A new study is throwing water on an argument made for years that the acne drug Accutane (isotretinoin) is linked to an increased risk of depression and mood disorders. Researchers conducted a retrospective study of 38,000 adults, all with an acne condition. About 1,000 were prescribed Accutane, and they took the drug, on average, for five months. An analysis found that 4% of Accutane patients developed depression, compared to 4% of those not taking the drug. Study author Bethanee Schlosser, MD, with Northwestern University Feinberg School of Medicine, told Healthday News that acne itself is associated with increased risk for mood changes, depression and low self-esteem. Posted March 4, 2019. Via HealthDay News.

The FDA has announced new steps it has taken in its effort to combat teen tobacco and vaping use. First, the agency has asked for a meeting with the manager of drugstore chain Walgreen Co. because of repeated violations of selling tobacco products to underage consumers.

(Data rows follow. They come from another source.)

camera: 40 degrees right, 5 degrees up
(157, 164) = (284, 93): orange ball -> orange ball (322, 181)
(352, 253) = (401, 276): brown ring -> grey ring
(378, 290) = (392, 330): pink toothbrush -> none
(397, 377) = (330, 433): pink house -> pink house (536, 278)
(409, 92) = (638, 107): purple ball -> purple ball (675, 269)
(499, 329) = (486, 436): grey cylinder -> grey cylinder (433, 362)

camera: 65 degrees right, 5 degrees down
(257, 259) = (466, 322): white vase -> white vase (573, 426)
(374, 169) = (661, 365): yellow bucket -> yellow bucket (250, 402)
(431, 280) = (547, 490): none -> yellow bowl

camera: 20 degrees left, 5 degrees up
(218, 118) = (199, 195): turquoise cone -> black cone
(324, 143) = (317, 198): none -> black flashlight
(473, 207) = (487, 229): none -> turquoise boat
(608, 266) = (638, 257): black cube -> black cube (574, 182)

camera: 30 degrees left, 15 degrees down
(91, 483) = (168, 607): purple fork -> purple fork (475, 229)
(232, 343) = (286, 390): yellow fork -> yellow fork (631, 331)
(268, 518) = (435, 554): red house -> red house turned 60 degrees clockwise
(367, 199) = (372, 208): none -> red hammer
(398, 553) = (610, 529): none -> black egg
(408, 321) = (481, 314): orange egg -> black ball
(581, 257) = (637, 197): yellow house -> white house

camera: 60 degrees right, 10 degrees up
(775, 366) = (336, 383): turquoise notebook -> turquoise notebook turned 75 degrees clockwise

They found 22% of Walgreens stores that were inspected sold tobacco to underage patrons, the highest rate among drugstores. The FDA has also sent letters to more than 40 companies that may be marketing e-cigarette products illegally. The agency also sent out warning letters to several companies for selling electronic nicotine delivery system products and waterpipe tobacco products that didn’t include a required nicotine warning statement. Posted March 5, 2019. Via FDA.